Qwen3-VL-Thinking scores 78.1% on MMMU (vs Qwen2.5-VL's 77.7%), 85.9% on MathVista-Mini (6.5 point improvement), and 70.2% on MathVision (5.9 point gain). However, it scores 69.3% on MMMU-Pro compared to GPT-5's 78.4%, indicating a 9.1 point gap on more complex reasoning tasks. The model excels at document understanding with 96.5% on DocVQA and achieves 875 on OCRBench, supporting 39 languages for OCR tasks.
At $0.26 per million input tokens and $2.60 per million output tokens, Qwen3-VL-Thinking costs approximately 10x less than GPT-4V ($10/$30) and 5x less than Claude 3.5 Sonnet ($3/$15). For a typical document processing workload of 10M input tokens and 1M output tokens daily, you'd pay $5.20/day with Qwen3-VL versus $130/day with GPT-4V - saving $3,750 per month while achieving 96.5% accuracy on DocVQA tasks.
The Mixture-of-Experts design activates only 22B of 235B total parameters per forward pass, requiring approximately 44GB of GPU memory in FP16 (vs 470GB for the full model). This architecture enables DeepStack multi-level ViT feature integration and interleaved-MRoPE for spatial-temporal modeling while maintaining inference speeds comparable to dense 20B models. The native 256K context window processes long videos without chunking, though expanding to 1M tokens increases memory requirements proportionally.

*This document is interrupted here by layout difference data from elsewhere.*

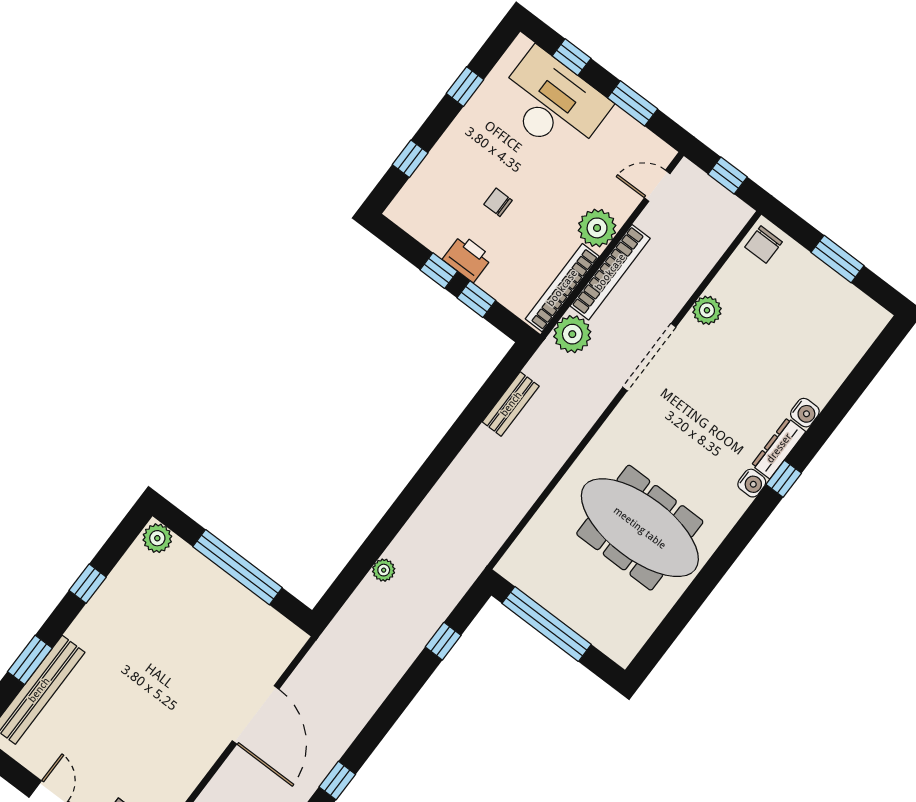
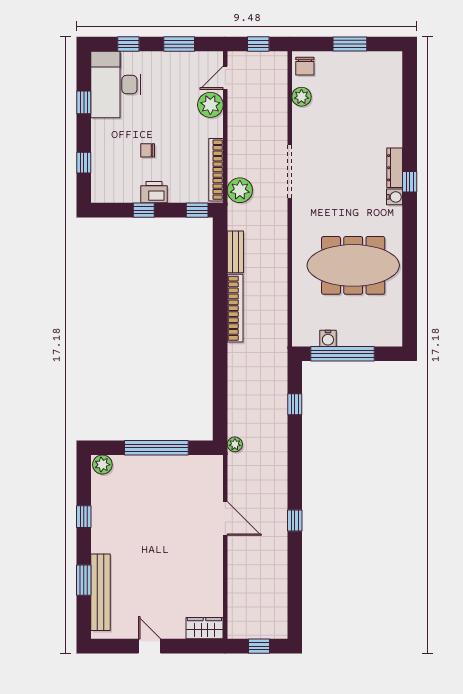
desk: (552, 103) -> (116, 85), moved, turned -90
plant: (597, 228) -> (210, 105), moved
bookcase: (610, 272) -> (235, 308), moved
window: (476, 299) -> (197, 210), moved
plant: (707, 310) -> (301, 97), moved
water cooler: (805, 413) -> (328, 338), moved, turned 90
plant: (384, 570) -> (235, 444), moved
door: (255, 715) -> (225, 519), width x0.73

While scoring 70.7% on LiveCodeBench v5 and 70.8% on BFCL v3 for function calling, Qwen3-VL-Thinking lags behind code-specialized models like DeepSeek-Coder-V2.5. The model achieves 61.8% on ScreenSpot Pro and 63.7% on AndroidWorld for GUI automation - functional but not state-of-the-art. Its March 2025 training cutoff means it lacks knowledge of recent events, and the 69.3% MMMU-Pro score indicates struggles with graduate-level multimodal reasoning compared to GPT-5's 78.4%.
The unified framework allows switching between standard inference (non-thinking) for simple tasks and chain-of-thought reasoning (thinking) for complex problems without separate model versions. Thinking mode improves AIME 2024 performance to 85.7% and AIME 2025 to 81.5% but increases latency by approximately 3-5x and token usage by 10-20x. Use non-thinking mode for OCR (875 OCRBench score), basic Q&A, and real-time applications; activate thinking mode for mathematical proofs, multi-step reasoning, or complex video analysis requiring frame-level precision.